Confessions of an Ivy League Frat Boy: Inside Dartmouth’s Hazing Abuses
On January 25th, Andrew Lohse took a major detour from the winning streak he’d been on for most of his life when, breaking with the Dartmouth code of omertà, he detailed some of the choicest bits of his college experience in an op-ed for the student paper The Dartmouth. “I was a member of a fraternity that asked pledges, in order to become a brother, to: swim in a kiddie pool of vomit, urine, fecal matter, semen and rotten food products; eat omelets made of vomit; chug cups of vinegar, which in one case caused a pledge to vomit blood; drink beer poured down fellow pledges’ ass cracks… among other abuses,” he wrote. He accused Dartmouth’s storied Greek system – 17 fraternities, 11 sororities and three coed houses, to which roughly half of the student body belongs – of perpetuating a culture of “pervasive hazing, substance abuse and sexual assault,” as well as an “intoxicating nihilism” that dominates campus social life. “One of the things I’ve learned at Dartmouth – one thing that sets a psychological precedent for many Dartmouth men – is that good people can do awful things to one another for absolutely no reason,” he said. “Fraternity life is at the core of the college’s human and cultural dysfunctions.” Lohse concluded by recommending that Dartmouth overhaul its Greek system, and perhaps get rid of fraternities entirely.
This did not go over well. At a college where two-thirds of the upperclassmen are members of Greek houses, fraternities essentially control the social life on campus. To criticize Dartmouth’s frats, which date back more than 150 years, is tantamount to criticizing Dartmouth itself, the smallest and most insular school in the Ivy League. Nestled on a picturesque campus in tiny Hanover, New Hampshire, the college has produced a long list of celebrated alumni – among them two Treasury secretaries (Timothy Geithner, ‘83, and Henry Paulson Jr., ‘68), a Labor secretary (Robert Reich, ‘68) and a hefty sampling of the one percent (including the CEOs of GE, eBay and Freddie Mac, and the former chairman of the Carlyle Group). Many of these titans of industry are products of the fraternity culture: Billionaire hedge-fund manager Stephen Mandel, who chairs Dartmouth’s board of trustees, was a brother in Psi Upsilon, the oldest fraternity on campus. Jeffery Immelt, the CEO of GE, was a Phi Delt, as were a number of other prominent trustees, among them Morgan Stanley senior adviser R. Bradford Evans, billionaire oilman Trevor Rees-Jones and venture capitalist William W. Helman IV. Hank Paulson belonged to Lohse’s fraternity, Sigma Alpha Epsilon, or SAE.

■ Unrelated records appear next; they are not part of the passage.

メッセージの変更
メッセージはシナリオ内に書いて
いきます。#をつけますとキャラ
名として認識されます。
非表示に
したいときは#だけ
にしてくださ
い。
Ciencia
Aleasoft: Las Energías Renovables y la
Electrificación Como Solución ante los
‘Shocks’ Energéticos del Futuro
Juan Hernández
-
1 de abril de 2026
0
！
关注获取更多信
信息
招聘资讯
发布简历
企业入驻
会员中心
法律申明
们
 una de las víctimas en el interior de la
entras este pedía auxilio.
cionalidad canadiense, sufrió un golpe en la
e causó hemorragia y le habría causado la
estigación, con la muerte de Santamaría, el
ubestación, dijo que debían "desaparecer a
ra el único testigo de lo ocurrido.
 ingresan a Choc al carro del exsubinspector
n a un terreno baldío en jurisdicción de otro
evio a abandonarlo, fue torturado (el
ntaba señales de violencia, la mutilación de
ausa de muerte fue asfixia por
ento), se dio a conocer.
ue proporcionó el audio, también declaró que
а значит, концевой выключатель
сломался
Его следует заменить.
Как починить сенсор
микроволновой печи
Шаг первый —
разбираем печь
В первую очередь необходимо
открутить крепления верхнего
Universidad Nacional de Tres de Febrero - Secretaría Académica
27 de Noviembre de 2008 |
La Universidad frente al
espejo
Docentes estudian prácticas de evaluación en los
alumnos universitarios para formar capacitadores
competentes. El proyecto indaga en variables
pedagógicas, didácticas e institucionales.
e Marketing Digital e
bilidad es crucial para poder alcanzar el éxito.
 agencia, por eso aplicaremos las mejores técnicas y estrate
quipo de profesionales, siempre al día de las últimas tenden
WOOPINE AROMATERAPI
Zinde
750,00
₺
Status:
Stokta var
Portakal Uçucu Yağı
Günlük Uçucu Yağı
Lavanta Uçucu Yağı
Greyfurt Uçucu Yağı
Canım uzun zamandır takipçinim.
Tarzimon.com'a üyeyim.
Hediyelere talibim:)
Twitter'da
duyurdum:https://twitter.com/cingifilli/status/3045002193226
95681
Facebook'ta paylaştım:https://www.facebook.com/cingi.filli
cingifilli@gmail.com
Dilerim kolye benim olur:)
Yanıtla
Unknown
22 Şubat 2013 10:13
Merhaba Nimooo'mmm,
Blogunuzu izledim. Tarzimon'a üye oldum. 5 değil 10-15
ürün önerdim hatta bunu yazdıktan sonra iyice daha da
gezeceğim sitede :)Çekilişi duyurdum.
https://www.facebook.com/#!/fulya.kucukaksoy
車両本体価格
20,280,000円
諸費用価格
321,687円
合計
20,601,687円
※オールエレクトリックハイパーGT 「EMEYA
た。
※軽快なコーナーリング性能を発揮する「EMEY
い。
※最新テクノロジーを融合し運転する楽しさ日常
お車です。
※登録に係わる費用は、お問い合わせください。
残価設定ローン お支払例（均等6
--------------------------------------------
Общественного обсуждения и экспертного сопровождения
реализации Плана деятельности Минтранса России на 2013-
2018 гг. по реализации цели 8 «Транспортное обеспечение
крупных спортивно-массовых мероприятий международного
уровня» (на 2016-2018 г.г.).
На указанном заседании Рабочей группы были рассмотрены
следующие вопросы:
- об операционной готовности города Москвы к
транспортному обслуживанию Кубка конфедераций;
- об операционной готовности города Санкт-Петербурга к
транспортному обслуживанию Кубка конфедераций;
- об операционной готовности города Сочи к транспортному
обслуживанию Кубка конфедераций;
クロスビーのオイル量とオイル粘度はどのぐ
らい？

In response to Lohse’s op-ed, the Dartmouth community let loose a torrent of vitriol against him on The Dartmouth’s website. Lohse, it was decided, was “disgruntled” and a “criminal.” His “blanket and bitter portrayal of the Greek system” was not only false, complained one alumnus, “but offensive to tens of thousands of Dartmouth alumni who cherished the memories of their fraternities.” Another alumnus put it this way in a mock letter to a human-resources manager: “Dear Hiring Manager, do yourself a favor: Don’t hire Andrew Lohse… He will bring disgrace to your institution, just as he did when he embarrassed Dartmouth and SAE.” The consensus, as another alum put it: “If you don’t want to be initiated, don’t pledge.”
Though two of Lohse’s SAE brothers have confirmed his allegations are generally on the mark, the fraternity has turned on Lohse, portraying him as a calculating fabulist who bought into the Greek system wholeheartedly and then turned against it out of sheer vindictiveness. In a letter to Rolling Stone, SAE’s lawyer, Harvey Silverglate, labeled some of Lohse’s most extreme allegations “demonstrably untrue” and compared Lohse to the stripper who falsely accused a number of Duke lacrosse players of raping her in 2006. “Lohse is… a seemingly unstable individual,” Silverglate wrote, “with a very poor reputation for truth-telling and a very big axe to grind.”
This is not the first time that SAE has come under fire for hazing abuses, or the first time the house has closed ranks against an attack: In 2009, a member of the Dartmouth faculty accused the fraternity of making pledges chug milk and vinegar until they threw up. According to Lohse and two other SAE alums, the brothers agreed to deny the charges, and discussed in detail how to respond when questioned by college officials. This “culture of silence,” as some on campus describe it, is both a product of the Greek system’s ethos and the shield that enables it to operate with impunity.
“The fraternities here have a tremendous sense of entitlement – a different entitlement than you find at Harvard or other Ivy League schools,” says Michael Bronski, a Dartmouth professor of women’s and gender studies. “Their members are secure that they have bright futures, and they just don’t care. I actually see the culture as being predicated on hazing. There’s a level of violence at the heart of it that would be completely unacceptable anywhere else, but here, it’s just the way things are.”